What is needed is an exact copy of the entries below, with every picture left out.

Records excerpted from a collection
****************

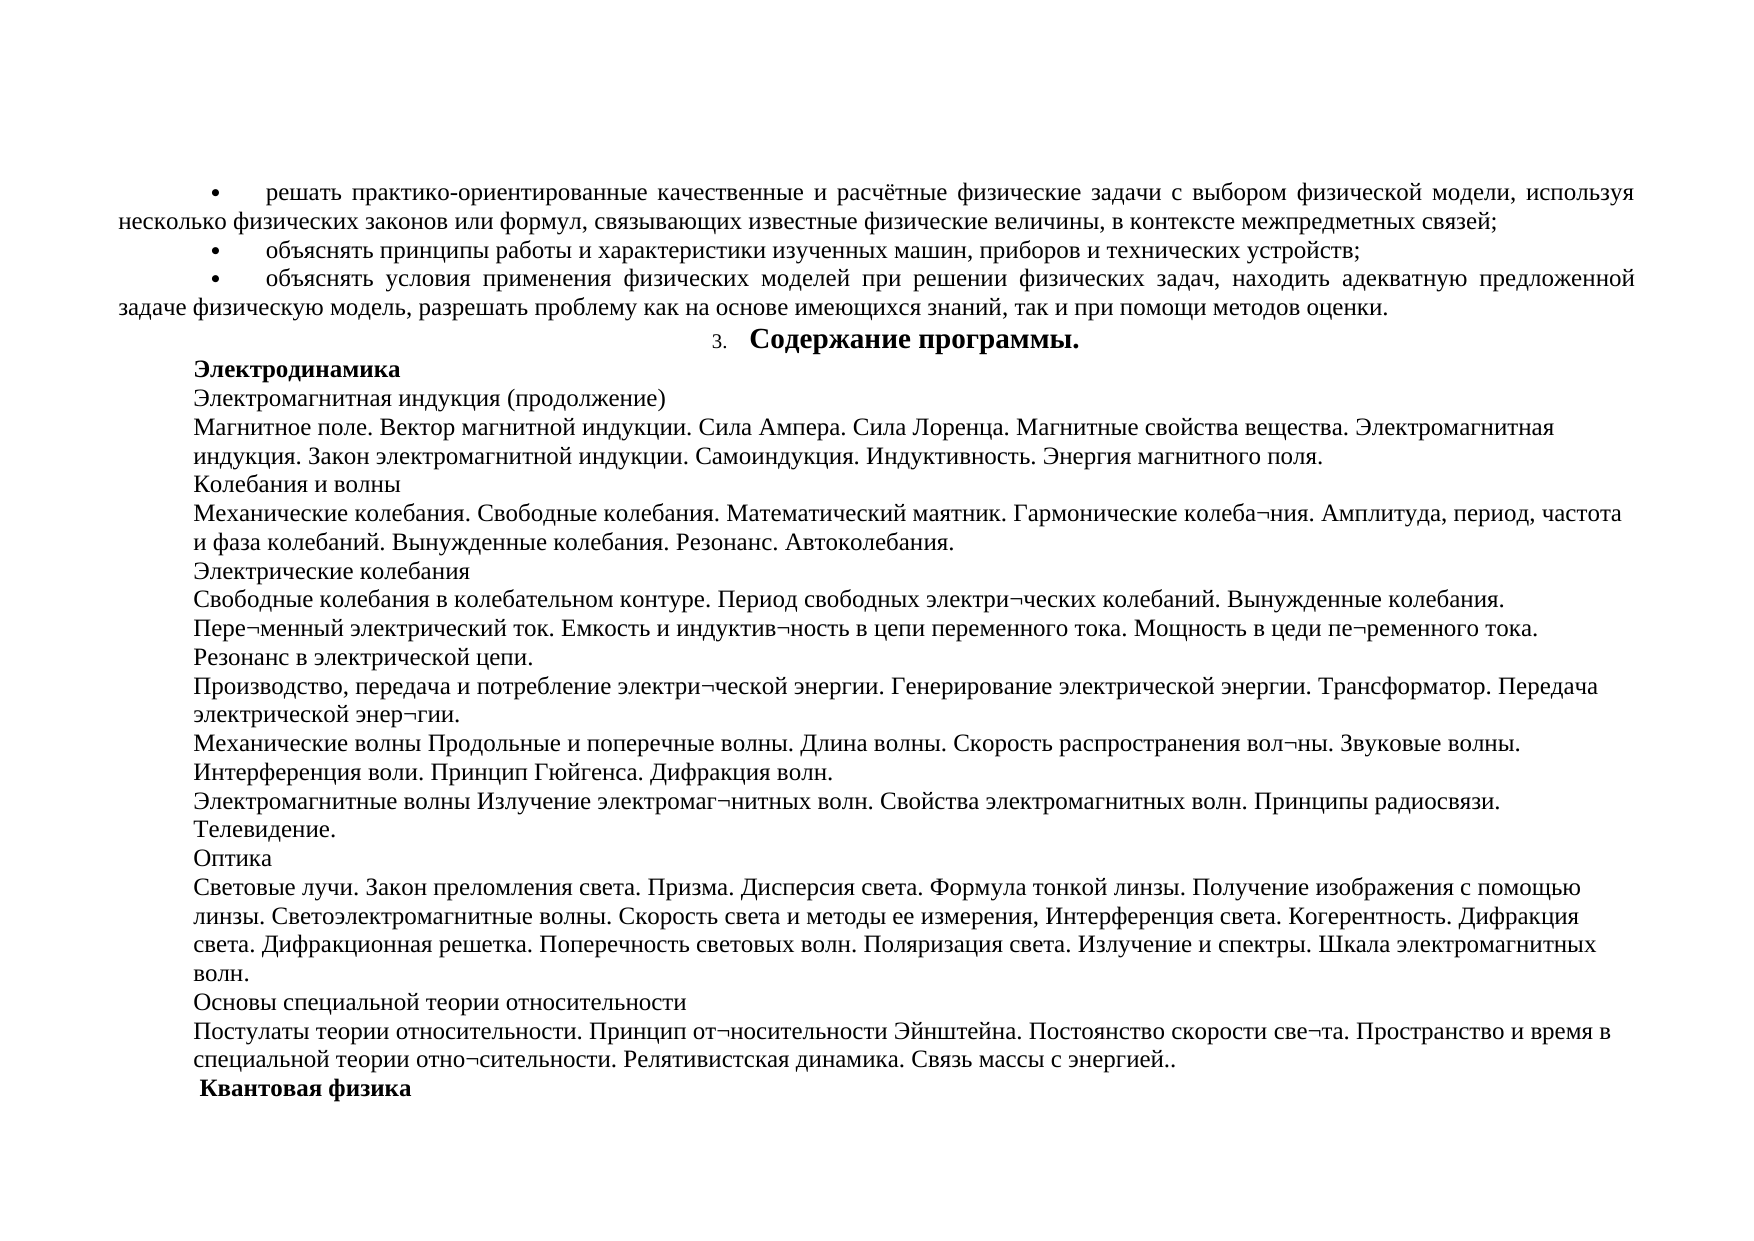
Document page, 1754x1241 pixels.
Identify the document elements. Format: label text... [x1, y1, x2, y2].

text Колебания и волны [193, 469, 1636, 498]
list объяснять принципы работы и характеристики изученных машин, приборов и технических устройств; [118, 235, 1636, 263]
text Механические колебания. Свободные колебания. Математический маятник. Гармонические колеба¬ния. Амплитуда, период, частота и фаза колебаний. Вынужденные колебания. Резонанс. Автоколебания. [193, 498, 1636, 556]
text Свободные колебания в колебательном контуре. Период свободных электри¬ческих колебаний. Вынужденные колебания. Пере¬менный электрический ток. Емкость и индуктив¬ность в цепи переменного тока. Мощность в цеди пе¬ременного тока. Резонанс в электрической цепи. [193, 584, 1636, 671]
text Магнитное поле. Вектор магнитной индукции. Сила Ампера. Сила Лоренца. Магнитные свойства вещества. Электромагнитная индукция. Закон электромагнитной индукции. Самоиндукция. Индуктивность. Энергия магнитного поля. [193, 412, 1636, 469]
text Оптика [193, 843, 1636, 872]
list объяснять условия применения физических моделей при решении физических задач, находить адекватную предложенной задаче физическую модель, разрешать проблему как на основе имеющихся знаний, так и при помощи методов оценки. [118, 263, 1636, 321]
text Производство, передача и потребление электри¬ческой энергии. Генерирование электрической энергии. Трансформатор. Передача электрической энер¬гии. [193, 671, 1636, 728]
text Основы специальной теории относительности [193, 987, 1636, 1016]
text Электромагнитные волны Излучение электромаг¬нитных волн. Свойства электромагнитных волн. Принципы радиосвязи. Телевидение. [193, 786, 1636, 843]
text Электродинамика [193, 354, 1636, 383]
text Механические волны Продольные и поперечные волны. Длина волны. Скорость распространения вол¬ны. Звуковые волны. Интерференция воли. Принцип Гюйгенса. Дифракция волн. [193, 728, 1636, 786]
text Электрические колебания [193, 556, 1636, 584]
list решать практико-ориентированные качественные и расчётные физические задачи с выбором физической модели, используя несколько физических законов или формул, связывающих известные физические величины, в контексте межпредметных связей; [118, 177, 1636, 235]
text Электромагнитная индукция (продолжение) [193, 383, 1636, 412]
text Постулаты теории относительности. Принцип от¬носительности Эйнштейна. Постоянство скорости све¬та. Пространство и время в специальной теории отно¬сительности. Релятивистская динамика. Связь массы с энергией.. [193, 1016, 1636, 1073]
text Квантовая физика [193, 1073, 1636, 1102]
text Световые лучи. Закон преломления света. Призма. Дисперсия света. Формула тонкой линзы. Получение изображения с помощью линзы. Светоэлектромагнитные волны. Скорость света и методы ее измерения, Интерференция света. Когерентность. Дифракция света. Дифракционная решетка. Поперечность световых волн. Поляризация света. Излучение и спектры. Шкала электромагнитных волн. [193, 872, 1636, 987]
list Содержание программы. [156, 321, 1636, 354]
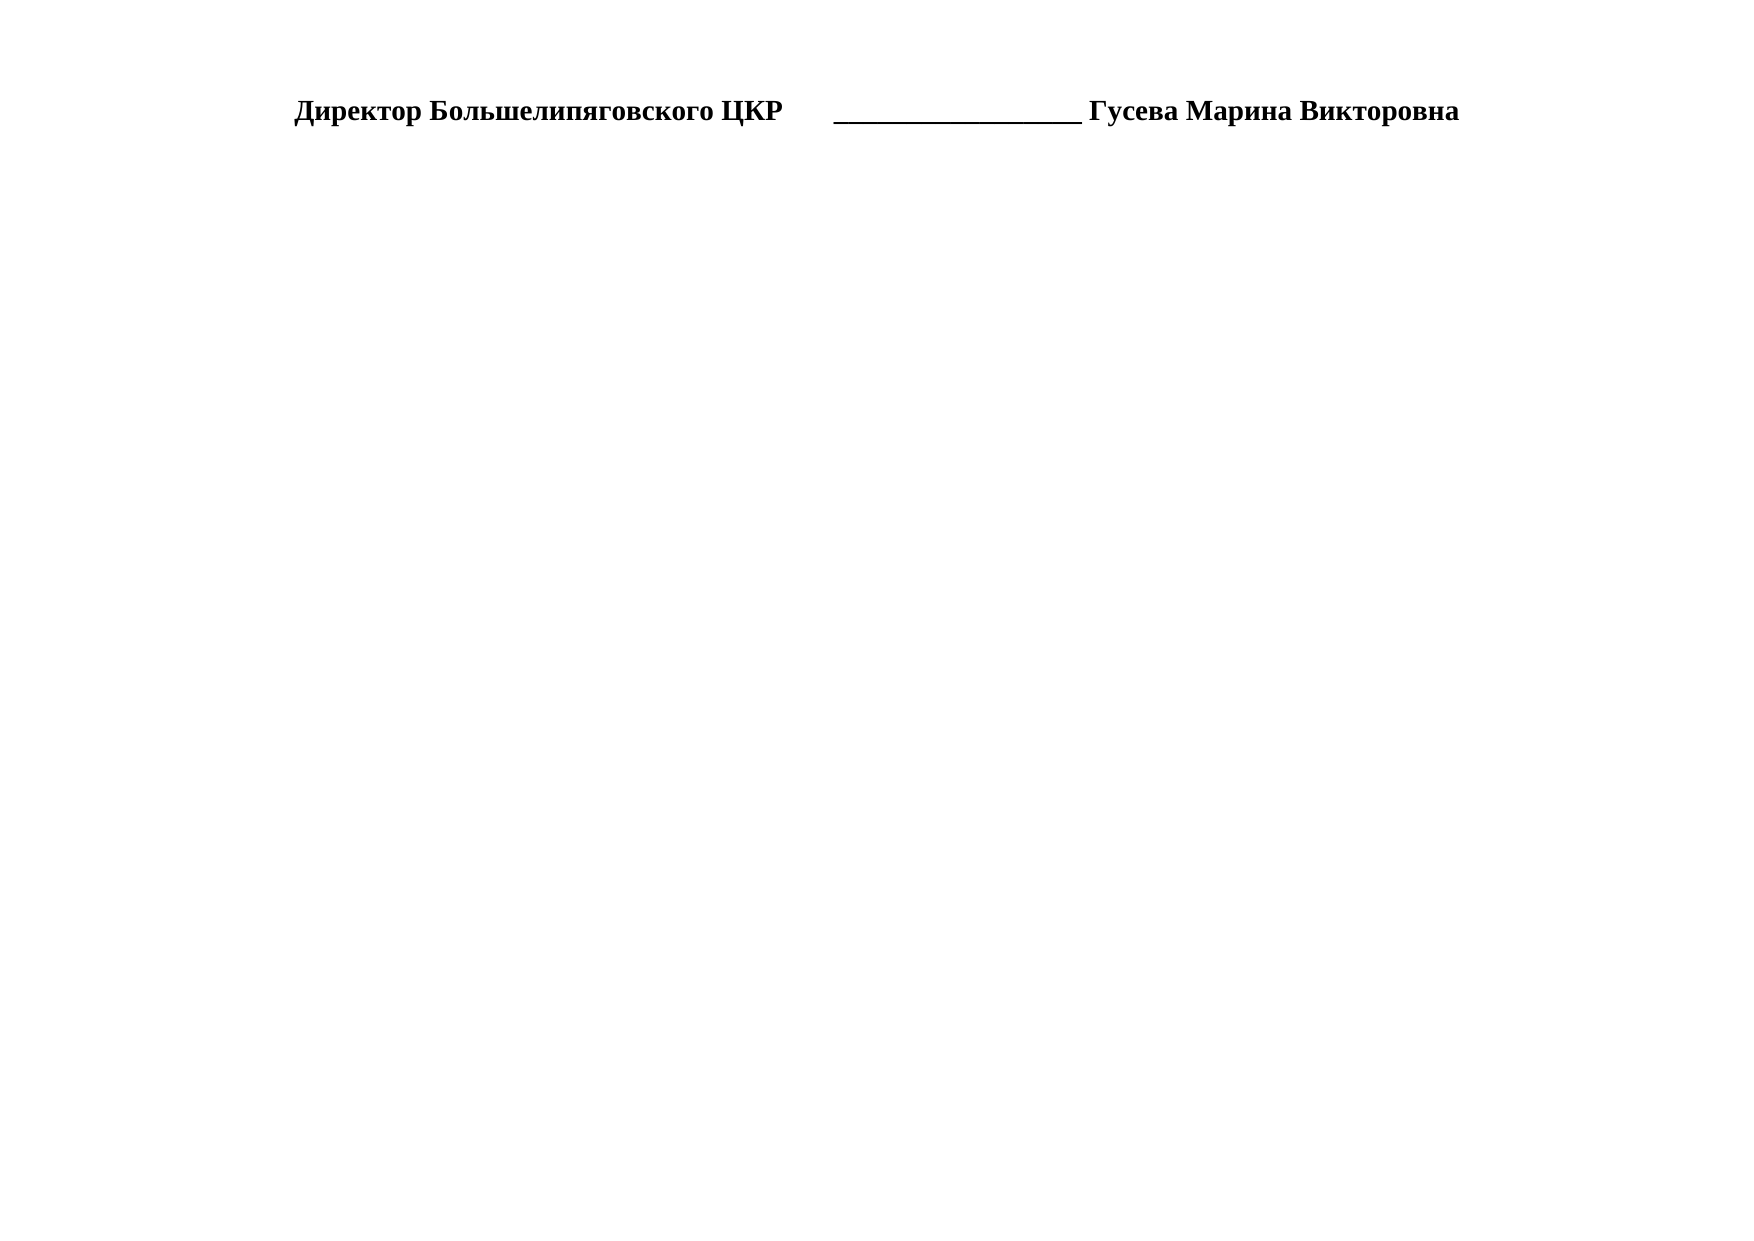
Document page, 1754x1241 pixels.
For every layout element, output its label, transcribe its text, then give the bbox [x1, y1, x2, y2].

****************

Answer section ▸
Document page, 1754x1241 pixels.
Identify the document elements. Format: label text... [x1, y1, x2, y2].

text Колебания и волны [193, 469, 1636, 498]
list объяснять принципы работы и характеристики изученных машин, приборов и технических устройств; [118, 235, 1636, 263]
text Механические колебания. Свободные колебания. Математический маятник. Гармонические колеба¬ния. Амплитуда, период, частота и фаза колебаний. Вынужденные колебания. Резонанс. Автоколебания. [193, 498, 1636, 556]
text Свободные колебания в колебательном контуре. Период свободных электри¬ческих колебаний. Вынужденные колебания. Пере¬менный электрический ток. Емкость и индуктив¬ность в цепи переменного тока. Мощность в цеди пе¬ременного тока. Резонанс в электрической цепи. [193, 584, 1636, 671]
text Магнитное поле. Вектор магнитной индукции. Сила Ампера. Сила Лоренца. Магнитные свойства вещества. Электромагнитная индукция. Закон электромагнитной индукции. Самоиндукция. Индуктивность. Энергия магнитного поля. [193, 412, 1636, 469]
text Оптика [193, 843, 1636, 872]
list объяснять условия применения физических моделей при решении физических задач, находить адекватную предложенной задаче физическую модель, разрешать проблему как на основе имеющихся знаний, так и при помощи методов оценки. [118, 263, 1636, 321]
text Производство, передача и потребление электри¬ческой энергии. Генерирование электрической энергии. Трансформатор. Передача электрической энер¬гии. [193, 671, 1636, 728]
text Основы специальной теории относительности [193, 987, 1636, 1016]
text Электромагнитные волны Излучение электромаг¬нитных волн. Свойства электромагнитных волн. Принципы радиосвязи. Телевидение. [193, 786, 1636, 843]
text Электродинамика [193, 354, 1636, 383]
text Механические волны Продольные и поперечные волны. Длина волны. Скорость распространения вол¬ны. Звуковые волны. Интерференция воли. Принцип Гюйгенса. Дифракция волн. [193, 728, 1636, 786]
text Электрические колебания [193, 556, 1636, 584]
list решать практико-ориентированные качественные и расчётные физические задачи с выбором физической модели, используя несколько физических законов или формул, связывающих известные физические величины, в контексте межпредметных связей; [118, 177, 1636, 235]
text Электромагнитная индукция (продолжение) [193, 383, 1636, 412]
text Постулаты теории относительности. Принцип от¬носительности Эйнштейна. Постоянство скорости све¬та. Пространство и время в специальной теории отно¬сительности. Релятивистская динамика. Связь массы с энергией.. [193, 1016, 1636, 1073]
text Квантовая физика [193, 1073, 1636, 1102]
text Световые лучи. Закон преломления света. Призма. Дисперсия света. Формула тонкой линзы. Получение изображения с помощью линзы. Светоэлектромагнитные волны. Скорость света и методы ее измерения, Интерференция света. Когерентность. Дифракция света. Дифракционная решетка. Поперечность световых волн. Поляризация света. Излучение и спектры. Шкала электромагнитных волн. [193, 872, 1636, 987]
list Содержание программы. [156, 321, 1636, 354]
Document page, 1754x1241 pixels.
For every layout element, output its label, transcribe its text, then give the bbox [x1, y1, x2, y2].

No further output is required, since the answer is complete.